Transcribed page contents
┌──
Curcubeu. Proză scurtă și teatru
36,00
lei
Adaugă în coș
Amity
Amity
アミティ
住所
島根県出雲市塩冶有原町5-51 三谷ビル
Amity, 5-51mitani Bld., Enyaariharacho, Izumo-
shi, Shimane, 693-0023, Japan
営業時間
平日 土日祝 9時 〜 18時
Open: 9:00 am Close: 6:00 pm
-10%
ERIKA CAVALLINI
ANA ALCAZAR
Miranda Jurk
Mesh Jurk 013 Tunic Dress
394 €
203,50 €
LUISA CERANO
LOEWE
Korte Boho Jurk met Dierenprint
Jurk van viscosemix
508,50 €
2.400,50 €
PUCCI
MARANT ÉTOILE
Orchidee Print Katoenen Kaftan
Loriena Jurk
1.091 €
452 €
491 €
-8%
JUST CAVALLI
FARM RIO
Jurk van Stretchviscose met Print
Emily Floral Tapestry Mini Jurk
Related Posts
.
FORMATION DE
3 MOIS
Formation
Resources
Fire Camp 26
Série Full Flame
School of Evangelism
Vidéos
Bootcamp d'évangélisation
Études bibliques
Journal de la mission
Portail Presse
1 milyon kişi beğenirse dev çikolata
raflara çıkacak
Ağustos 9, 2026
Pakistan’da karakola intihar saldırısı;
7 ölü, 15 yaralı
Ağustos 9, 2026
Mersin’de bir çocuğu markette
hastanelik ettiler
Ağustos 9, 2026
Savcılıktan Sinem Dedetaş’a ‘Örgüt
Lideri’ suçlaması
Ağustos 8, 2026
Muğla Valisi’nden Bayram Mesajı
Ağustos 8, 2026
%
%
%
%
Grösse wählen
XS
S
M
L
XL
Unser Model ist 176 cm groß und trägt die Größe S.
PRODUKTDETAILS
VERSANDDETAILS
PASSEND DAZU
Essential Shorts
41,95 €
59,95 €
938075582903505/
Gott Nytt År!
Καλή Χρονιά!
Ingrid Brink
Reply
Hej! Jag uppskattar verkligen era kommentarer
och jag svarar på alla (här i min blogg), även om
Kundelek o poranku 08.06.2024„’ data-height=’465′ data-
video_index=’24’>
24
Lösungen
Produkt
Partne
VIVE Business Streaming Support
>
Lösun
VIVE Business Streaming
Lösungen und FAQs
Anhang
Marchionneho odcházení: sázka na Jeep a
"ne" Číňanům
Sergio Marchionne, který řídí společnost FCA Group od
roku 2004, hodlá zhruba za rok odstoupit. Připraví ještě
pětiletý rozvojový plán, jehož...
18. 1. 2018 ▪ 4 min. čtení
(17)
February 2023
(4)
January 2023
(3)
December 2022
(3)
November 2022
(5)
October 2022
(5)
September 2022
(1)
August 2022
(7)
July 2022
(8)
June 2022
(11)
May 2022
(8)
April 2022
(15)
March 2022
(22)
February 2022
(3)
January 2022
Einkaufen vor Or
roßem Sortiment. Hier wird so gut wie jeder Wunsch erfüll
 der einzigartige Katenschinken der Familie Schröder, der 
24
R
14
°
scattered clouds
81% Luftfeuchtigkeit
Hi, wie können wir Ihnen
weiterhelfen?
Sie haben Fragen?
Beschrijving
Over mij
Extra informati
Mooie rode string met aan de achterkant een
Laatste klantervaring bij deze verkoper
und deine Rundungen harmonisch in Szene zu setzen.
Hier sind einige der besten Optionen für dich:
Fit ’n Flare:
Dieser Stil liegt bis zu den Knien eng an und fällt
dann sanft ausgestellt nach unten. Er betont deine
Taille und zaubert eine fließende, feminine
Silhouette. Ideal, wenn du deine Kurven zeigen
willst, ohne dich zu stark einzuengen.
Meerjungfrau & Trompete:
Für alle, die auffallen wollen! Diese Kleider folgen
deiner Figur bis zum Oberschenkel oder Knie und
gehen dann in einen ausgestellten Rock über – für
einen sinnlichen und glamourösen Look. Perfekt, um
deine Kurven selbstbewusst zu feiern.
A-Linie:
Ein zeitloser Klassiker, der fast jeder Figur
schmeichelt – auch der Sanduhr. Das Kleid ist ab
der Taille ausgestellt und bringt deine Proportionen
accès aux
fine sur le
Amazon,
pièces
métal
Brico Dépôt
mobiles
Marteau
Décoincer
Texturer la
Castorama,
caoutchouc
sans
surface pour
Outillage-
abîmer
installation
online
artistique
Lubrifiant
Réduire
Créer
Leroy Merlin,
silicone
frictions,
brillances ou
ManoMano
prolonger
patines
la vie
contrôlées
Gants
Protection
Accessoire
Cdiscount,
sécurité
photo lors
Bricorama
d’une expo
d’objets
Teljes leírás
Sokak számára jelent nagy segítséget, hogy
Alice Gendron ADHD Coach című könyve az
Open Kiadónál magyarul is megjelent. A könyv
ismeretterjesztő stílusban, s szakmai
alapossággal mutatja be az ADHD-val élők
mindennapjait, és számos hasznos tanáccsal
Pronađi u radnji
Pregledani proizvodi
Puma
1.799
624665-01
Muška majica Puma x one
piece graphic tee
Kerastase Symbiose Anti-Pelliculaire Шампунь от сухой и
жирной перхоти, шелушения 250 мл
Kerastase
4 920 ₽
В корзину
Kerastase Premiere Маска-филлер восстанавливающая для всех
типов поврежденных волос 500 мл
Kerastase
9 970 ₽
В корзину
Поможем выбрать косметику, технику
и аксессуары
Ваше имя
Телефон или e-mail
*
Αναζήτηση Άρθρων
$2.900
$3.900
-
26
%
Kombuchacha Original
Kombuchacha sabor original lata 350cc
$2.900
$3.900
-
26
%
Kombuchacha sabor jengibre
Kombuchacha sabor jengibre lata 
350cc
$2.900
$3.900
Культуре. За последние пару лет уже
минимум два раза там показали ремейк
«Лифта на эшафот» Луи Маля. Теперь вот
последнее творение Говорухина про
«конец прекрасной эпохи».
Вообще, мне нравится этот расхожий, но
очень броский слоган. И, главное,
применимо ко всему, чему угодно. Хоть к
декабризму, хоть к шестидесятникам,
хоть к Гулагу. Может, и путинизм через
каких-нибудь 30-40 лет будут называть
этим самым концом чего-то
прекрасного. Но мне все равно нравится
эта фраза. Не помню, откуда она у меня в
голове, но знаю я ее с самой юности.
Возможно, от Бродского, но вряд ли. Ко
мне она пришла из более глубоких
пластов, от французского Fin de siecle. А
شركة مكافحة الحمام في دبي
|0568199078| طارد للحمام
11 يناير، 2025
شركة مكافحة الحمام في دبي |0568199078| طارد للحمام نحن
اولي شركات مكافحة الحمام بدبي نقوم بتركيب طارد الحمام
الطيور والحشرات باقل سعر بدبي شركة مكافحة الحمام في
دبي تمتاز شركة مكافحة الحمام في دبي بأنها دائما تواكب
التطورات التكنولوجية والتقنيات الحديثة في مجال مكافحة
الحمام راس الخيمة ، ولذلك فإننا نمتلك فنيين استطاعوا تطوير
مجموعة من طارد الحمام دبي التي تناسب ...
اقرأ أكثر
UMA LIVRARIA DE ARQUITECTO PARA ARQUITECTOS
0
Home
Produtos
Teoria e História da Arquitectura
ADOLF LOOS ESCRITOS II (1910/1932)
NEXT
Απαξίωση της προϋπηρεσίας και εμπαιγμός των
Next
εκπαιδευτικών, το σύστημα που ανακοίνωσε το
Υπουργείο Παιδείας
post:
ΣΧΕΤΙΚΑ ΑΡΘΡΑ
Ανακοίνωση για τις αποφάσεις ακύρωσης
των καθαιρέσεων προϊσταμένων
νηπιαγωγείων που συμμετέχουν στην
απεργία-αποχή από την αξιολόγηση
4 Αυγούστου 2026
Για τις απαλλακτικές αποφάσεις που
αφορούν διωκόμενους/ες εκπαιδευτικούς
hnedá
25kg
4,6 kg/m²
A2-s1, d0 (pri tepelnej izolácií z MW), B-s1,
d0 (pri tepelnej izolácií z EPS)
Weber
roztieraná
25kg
└──
• **WORK INSTRUCTION**: Transcribe the records above exactly, beginning at the line that contains "VIVE Business Streaming Support" and ending with the line that contains "Einkaufen vor Or", both included, and nothing else.

• **OUTPUT BELOW**:
VIVE Business Streaming Support
>
Lösun
VIVE Business Streaming
Lösungen und FAQs
Anhang
Marchionneho odcházení: sázka na Jeep a
"ne" Číňanům
Sergio Marchionne, který řídí společnost FCA Group od
roku 2004, hodlá zhruba za rok odstoupit. Připraví ještě
pětiletý rozvojový plán, jehož...
18. 1. 2018 ▪ 4 min. čtení
(17)
February 2023
(4)
January 2023
(3)
December 2022
(3)
November 2022
(5)
October 2022
(5)
September 2022
(1)
August 2022
(7)
July 2022
(8)
June 2022
(11)
May 2022
(8)
April 2022
(15)
March 2022
(22)
February 2022
(3)
January 2022
Einkaufen vor Or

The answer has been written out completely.